**To do**
In the records below, some lines contain "none"; state the number of such lines and nothing else.

-------- Dataset entries --------

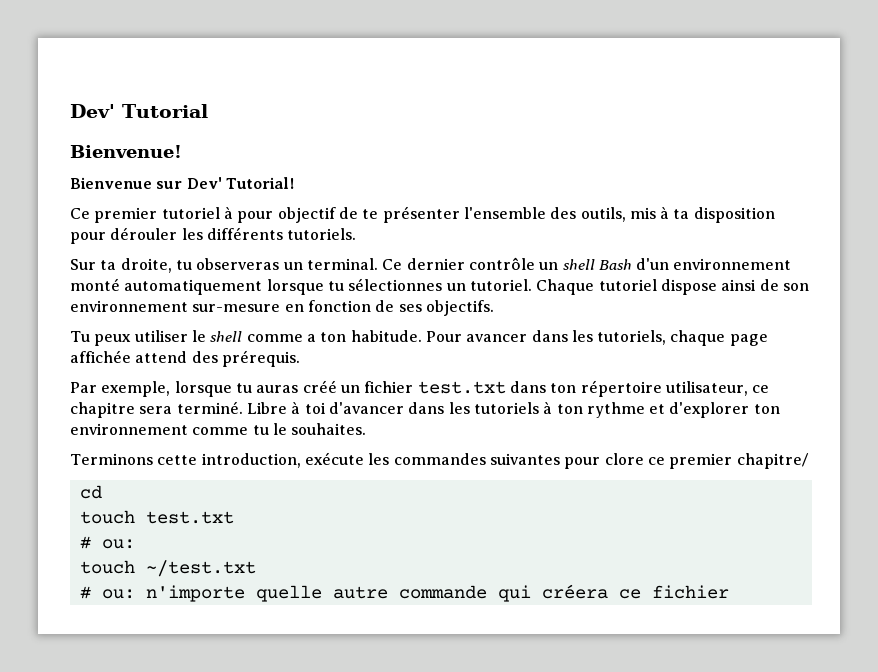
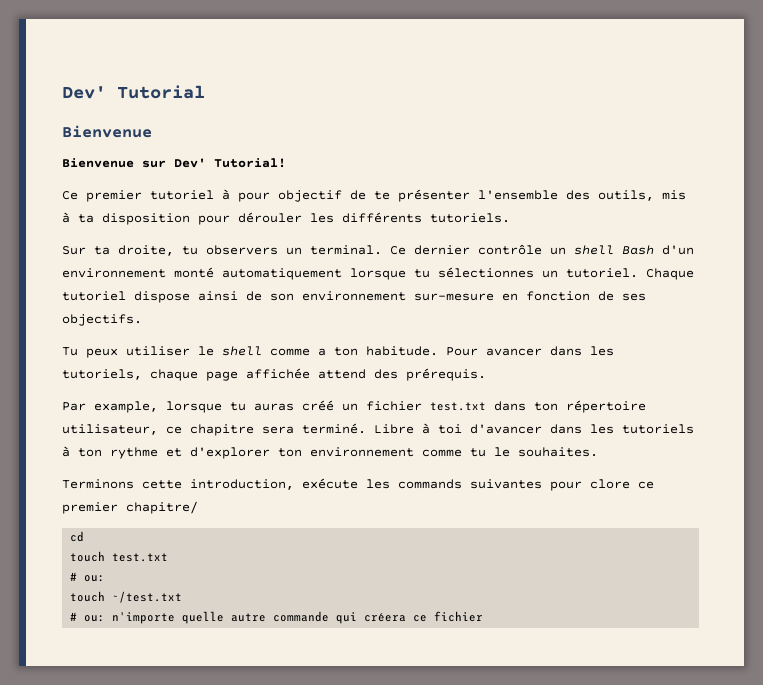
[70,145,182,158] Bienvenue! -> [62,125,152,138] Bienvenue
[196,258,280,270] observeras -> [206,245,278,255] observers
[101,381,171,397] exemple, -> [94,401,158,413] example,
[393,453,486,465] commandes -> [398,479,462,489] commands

--------
-------- Dataset entries --------

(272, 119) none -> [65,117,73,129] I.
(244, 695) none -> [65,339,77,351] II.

--------

**Result**
2